New Myanmar storm fear discounted
Updated: 2008-05-15 07:29
The 1.5 million people left destitute by Myanmar's devastating cyclone were increasingly desperate yesterday, as foreign aid trickled in and overstretched aid workers struggled to reach hard-hit areas.
Reports a tropical depression was swirling southwest of Yangon and that it could develop into a major storm sparked concerns that a new tragedy could follow the early May cyclone that left up to 100,000 people dead or missing in the Irrawaddy delta.
"It's terrible. This is always another worry when you have a major disaster, that you have further hazards affecting people," Amanda Pitt, spokeswoman for the UN's humanitarian affairs office, told a news conference in Bangkok.
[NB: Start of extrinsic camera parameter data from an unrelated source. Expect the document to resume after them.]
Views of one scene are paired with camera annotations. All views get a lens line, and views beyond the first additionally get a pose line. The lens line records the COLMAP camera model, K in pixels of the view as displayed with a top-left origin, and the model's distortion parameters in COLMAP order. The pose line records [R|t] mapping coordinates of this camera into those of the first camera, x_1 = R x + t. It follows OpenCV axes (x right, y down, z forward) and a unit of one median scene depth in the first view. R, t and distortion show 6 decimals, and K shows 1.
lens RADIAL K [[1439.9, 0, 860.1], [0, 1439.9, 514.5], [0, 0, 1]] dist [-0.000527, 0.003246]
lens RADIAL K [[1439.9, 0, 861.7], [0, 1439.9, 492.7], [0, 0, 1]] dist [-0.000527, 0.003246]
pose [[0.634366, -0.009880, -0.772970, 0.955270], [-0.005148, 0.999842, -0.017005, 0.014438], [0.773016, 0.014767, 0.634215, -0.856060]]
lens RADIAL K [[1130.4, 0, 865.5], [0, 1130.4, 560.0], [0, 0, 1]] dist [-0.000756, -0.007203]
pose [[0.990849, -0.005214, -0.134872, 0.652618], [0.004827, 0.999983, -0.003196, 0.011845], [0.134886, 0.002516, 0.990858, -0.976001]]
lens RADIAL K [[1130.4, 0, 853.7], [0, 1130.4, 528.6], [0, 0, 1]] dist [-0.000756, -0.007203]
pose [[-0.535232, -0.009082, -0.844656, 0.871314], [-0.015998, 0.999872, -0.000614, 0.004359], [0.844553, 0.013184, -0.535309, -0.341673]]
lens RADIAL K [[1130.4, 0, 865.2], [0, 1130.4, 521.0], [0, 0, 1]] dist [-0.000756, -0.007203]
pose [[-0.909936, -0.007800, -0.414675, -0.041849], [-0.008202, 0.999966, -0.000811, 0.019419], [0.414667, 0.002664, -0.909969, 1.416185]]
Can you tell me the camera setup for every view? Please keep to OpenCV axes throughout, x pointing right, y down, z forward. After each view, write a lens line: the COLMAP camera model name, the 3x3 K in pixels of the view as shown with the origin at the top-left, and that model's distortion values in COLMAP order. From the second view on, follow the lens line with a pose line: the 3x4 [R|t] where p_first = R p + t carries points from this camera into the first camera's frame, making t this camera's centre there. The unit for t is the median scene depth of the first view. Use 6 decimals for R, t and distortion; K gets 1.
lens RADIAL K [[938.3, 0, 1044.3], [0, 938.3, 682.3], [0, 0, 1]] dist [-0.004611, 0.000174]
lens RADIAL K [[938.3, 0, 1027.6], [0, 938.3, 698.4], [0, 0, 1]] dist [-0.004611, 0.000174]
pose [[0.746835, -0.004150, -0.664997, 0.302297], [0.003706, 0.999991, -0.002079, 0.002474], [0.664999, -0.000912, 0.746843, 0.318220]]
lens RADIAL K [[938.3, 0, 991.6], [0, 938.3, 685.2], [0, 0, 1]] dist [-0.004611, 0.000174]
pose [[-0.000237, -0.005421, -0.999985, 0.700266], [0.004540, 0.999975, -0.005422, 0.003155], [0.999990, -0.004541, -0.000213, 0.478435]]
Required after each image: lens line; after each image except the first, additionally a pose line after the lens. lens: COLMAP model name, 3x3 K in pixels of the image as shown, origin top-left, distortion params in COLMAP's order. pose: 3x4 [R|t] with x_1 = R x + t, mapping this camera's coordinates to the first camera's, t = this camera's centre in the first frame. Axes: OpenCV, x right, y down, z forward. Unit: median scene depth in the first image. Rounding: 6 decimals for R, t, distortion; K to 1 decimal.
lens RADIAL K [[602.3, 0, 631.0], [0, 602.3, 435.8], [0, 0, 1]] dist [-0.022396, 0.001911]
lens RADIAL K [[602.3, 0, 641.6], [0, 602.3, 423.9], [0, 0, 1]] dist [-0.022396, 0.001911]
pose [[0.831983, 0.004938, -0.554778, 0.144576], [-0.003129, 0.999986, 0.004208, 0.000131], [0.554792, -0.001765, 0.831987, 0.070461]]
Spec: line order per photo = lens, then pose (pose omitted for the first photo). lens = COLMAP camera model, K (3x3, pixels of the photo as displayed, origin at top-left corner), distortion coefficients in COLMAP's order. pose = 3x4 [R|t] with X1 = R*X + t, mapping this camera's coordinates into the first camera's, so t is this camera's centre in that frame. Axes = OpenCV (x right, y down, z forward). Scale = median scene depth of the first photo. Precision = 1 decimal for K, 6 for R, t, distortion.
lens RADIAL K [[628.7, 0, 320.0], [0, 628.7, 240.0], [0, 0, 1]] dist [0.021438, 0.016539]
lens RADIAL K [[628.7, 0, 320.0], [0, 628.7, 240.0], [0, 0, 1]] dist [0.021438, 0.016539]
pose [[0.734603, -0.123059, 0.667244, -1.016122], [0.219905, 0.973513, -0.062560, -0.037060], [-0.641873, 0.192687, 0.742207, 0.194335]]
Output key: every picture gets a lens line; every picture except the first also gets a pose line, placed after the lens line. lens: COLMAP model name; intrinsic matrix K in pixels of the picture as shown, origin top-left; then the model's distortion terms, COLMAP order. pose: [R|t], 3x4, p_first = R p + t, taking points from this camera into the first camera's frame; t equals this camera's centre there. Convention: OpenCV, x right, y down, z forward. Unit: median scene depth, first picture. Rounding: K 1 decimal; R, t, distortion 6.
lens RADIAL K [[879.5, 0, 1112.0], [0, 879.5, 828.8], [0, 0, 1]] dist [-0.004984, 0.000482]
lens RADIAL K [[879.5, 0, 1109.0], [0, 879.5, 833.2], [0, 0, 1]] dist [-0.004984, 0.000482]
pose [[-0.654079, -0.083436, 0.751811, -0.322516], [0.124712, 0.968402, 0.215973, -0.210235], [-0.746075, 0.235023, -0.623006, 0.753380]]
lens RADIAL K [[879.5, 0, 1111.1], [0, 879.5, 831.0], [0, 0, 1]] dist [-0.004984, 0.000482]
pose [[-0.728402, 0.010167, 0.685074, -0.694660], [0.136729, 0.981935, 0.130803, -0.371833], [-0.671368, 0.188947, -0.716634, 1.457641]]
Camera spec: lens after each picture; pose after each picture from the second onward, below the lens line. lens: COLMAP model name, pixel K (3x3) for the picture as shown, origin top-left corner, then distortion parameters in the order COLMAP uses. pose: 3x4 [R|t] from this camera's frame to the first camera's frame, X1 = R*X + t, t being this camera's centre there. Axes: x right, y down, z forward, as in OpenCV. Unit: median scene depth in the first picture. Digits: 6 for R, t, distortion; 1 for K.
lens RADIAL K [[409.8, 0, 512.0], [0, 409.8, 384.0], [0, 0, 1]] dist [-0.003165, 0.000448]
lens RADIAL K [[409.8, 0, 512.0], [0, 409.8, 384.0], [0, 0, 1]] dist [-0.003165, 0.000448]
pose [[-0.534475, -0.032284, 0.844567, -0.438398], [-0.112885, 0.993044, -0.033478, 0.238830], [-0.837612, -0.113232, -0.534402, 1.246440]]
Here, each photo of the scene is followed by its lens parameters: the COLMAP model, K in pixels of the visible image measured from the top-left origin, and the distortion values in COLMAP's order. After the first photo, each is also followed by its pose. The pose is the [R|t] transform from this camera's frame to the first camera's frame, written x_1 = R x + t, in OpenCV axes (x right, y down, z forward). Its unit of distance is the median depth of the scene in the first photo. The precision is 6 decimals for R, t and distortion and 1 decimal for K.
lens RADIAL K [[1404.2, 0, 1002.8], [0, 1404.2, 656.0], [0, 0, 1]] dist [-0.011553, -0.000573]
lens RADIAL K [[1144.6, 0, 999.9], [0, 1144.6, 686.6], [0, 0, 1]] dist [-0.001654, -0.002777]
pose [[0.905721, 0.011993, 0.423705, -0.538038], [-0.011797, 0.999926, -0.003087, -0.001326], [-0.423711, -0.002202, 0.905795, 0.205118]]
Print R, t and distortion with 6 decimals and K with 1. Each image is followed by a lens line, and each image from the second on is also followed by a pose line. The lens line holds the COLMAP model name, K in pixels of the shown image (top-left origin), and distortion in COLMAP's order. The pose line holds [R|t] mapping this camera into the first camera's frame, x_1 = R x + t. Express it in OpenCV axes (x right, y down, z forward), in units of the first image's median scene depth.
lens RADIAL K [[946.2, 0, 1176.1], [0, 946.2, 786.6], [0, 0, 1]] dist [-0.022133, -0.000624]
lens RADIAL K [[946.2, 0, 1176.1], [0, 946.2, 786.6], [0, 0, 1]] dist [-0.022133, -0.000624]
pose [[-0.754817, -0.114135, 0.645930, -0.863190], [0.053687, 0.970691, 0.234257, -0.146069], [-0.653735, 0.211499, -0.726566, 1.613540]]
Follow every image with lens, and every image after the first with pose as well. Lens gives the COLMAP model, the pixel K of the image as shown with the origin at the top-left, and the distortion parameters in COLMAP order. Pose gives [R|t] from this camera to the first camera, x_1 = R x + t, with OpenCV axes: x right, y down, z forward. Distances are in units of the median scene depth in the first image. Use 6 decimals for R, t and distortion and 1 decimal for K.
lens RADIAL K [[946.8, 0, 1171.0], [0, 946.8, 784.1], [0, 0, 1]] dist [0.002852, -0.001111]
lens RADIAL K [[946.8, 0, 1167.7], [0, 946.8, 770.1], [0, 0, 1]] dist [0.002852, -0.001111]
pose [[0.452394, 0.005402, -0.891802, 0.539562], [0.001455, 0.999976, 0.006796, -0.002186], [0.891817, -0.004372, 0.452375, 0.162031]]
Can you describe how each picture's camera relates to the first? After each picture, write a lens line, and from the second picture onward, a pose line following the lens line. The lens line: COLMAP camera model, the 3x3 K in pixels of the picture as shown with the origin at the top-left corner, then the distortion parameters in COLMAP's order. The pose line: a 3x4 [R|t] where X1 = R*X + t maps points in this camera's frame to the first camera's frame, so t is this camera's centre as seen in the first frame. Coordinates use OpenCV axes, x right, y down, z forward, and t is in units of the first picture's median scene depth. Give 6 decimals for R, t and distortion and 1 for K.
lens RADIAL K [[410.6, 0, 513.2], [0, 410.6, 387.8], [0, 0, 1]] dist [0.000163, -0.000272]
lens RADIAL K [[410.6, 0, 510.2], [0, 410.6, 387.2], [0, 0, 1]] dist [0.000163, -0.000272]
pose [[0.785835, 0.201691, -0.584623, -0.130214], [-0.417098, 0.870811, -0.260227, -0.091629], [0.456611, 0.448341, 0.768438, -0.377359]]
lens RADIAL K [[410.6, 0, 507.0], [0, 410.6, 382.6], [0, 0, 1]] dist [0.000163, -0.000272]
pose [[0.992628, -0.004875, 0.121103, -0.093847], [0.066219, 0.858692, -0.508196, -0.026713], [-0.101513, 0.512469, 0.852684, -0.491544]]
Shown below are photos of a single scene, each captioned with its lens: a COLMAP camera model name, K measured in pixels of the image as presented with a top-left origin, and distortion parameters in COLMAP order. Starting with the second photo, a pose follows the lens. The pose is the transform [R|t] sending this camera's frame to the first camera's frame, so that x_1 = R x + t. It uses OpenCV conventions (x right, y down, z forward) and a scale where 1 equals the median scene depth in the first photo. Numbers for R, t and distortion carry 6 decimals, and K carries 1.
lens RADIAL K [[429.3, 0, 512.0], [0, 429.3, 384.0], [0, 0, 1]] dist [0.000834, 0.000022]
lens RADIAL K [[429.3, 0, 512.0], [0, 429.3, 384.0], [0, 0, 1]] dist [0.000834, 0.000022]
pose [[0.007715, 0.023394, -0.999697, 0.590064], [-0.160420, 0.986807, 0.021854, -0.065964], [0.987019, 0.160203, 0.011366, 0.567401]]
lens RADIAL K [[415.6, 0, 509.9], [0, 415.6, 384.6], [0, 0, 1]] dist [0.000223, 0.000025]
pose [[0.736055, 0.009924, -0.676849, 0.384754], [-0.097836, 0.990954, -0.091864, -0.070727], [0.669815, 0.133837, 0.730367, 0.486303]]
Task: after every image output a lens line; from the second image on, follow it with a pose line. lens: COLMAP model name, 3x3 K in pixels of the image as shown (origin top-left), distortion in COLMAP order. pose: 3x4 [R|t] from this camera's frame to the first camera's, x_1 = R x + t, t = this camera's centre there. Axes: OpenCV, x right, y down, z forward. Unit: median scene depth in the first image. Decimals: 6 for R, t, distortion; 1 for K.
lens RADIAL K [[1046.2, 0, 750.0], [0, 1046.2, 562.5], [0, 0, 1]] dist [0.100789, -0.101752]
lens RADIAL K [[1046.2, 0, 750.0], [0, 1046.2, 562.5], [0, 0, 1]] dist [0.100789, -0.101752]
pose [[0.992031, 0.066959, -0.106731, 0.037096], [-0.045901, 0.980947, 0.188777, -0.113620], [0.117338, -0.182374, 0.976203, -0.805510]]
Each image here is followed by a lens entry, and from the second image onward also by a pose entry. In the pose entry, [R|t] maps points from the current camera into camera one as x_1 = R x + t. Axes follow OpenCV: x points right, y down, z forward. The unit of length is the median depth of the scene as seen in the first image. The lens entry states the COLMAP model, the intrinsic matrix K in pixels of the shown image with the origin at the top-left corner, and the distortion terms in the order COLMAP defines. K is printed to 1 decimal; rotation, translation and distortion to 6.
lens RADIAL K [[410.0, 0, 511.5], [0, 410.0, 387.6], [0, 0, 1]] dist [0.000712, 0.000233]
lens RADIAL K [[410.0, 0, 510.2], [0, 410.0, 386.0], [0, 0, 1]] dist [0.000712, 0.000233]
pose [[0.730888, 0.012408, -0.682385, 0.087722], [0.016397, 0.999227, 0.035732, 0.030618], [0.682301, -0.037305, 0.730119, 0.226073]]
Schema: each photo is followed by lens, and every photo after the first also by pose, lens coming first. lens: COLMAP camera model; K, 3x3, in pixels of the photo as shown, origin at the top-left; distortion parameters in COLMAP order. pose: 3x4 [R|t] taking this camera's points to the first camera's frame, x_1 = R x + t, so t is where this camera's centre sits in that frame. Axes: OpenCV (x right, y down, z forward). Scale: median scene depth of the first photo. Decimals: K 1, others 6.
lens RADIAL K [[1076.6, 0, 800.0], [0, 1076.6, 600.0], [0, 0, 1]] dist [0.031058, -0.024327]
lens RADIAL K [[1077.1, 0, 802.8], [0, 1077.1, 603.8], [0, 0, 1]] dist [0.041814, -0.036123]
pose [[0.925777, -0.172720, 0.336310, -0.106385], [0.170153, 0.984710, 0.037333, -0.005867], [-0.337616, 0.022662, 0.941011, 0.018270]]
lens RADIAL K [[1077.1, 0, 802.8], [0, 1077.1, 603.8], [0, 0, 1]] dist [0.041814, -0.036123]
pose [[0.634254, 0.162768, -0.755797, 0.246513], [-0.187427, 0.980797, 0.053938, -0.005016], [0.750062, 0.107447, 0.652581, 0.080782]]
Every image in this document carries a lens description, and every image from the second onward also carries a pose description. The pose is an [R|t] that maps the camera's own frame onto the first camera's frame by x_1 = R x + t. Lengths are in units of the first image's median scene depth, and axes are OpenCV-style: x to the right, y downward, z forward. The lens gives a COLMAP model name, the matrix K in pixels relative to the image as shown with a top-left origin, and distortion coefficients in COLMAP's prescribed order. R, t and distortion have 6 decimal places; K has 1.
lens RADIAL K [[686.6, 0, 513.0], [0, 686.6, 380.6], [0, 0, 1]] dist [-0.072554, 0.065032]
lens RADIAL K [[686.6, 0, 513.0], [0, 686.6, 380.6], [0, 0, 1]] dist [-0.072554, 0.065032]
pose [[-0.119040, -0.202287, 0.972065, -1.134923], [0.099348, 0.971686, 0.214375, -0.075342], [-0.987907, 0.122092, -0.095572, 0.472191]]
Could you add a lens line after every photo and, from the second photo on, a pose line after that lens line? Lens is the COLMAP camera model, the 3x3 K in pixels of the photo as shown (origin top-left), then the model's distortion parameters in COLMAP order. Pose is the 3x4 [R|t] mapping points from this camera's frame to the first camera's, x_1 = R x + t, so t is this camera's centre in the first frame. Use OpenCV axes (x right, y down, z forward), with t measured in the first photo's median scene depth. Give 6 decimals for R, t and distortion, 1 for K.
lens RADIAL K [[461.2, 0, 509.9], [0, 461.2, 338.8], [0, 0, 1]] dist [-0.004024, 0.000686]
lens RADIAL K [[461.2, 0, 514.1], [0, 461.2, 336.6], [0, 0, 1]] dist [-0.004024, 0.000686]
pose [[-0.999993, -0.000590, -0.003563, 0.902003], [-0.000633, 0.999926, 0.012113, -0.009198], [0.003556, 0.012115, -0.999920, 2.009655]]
However, A.R. Subbiah, director for the climate risk management team at the UN's Bangkok-based Asia Disaster Preparedness Center, said:
"It is part of the monsoon system... Nothing to worry... It is very unlikely to develop into some kind of Nargis."
The Myanmar government yesterday invited 160 personnel from neighboring Bangladesh, China, India and Thailand to assist in relief efforts.
But that is a fraction of the thousands of foreign aid workers needed for a "tsunami-style" international aid operation.
Thailand's prime minister flew to Myanmar's main city of Yangon yesterday to try to persuade Prime Minister Thein Sein to let more foreign experts into the pulverized areas.
Samak Sundaravej is hoping for more luck than United Nations and Western officials, whose efforts have had little success.
Experts said the relief effort is only delivering a tenth of the supplies needed.
The international community has flown in tons of medicine, food and shelter materials, but getting it to the low-lying delta area has been complicated by poor equipment and bad weather.
Heavy rains have pelted the region, slowing transportation of aid by land and adding to the misery of tens of thousands of refugees packed into monasteries, schools and pagodas.
Lacking food, water and sanitation, survivors of Cyclone Nargis face the threat of killer diseases such as cholera and in some areas are waiting in vain for help to arrive.
"We have been told by Burmese doctors they have lots of patients with severely infected wounds and they are being hit by outbreaks of communicable diseases like diarrhoea," senior Thai health official Doctor Surachet Satitniramai said.
He said Thailand would send a medical team of 30 tomorrow and Saturday with another 10 tons of supplies and equipment to work for two weeks.
The team, including surgeons, anaesthetists and pyschiatrists, would be sent to work in affected areas.
The WFP said it was looking for helicopters to airlift rice and high-energy biscuits to the Irrawaddy delta and also boats to reach isolated communities.
It said it had provided food to 50,000 people and aimed to reach 750,000 over the next six months.
Still, operations in Myanmar are a shadow of the massive international relief operation kickstarted just days after the 2004 Asian tsunami.
The United States alone deployed thousands of its military and more than a dozen ships in the Indian Ocean. Many other countries provided major help.
So far the US military has made a total of eight flights into Yangon, carrying $390,000 worth of aid including water and food.
"We don't have confirmation of future flights yet but we are very optimistic," said Colonel Douglas Powell, a spokesman for what the military is calling Joint Taskforce "Caring Response".
Three US naval ships were in international waters off Myanmar waiting for the go-ahead from Myanmar's government.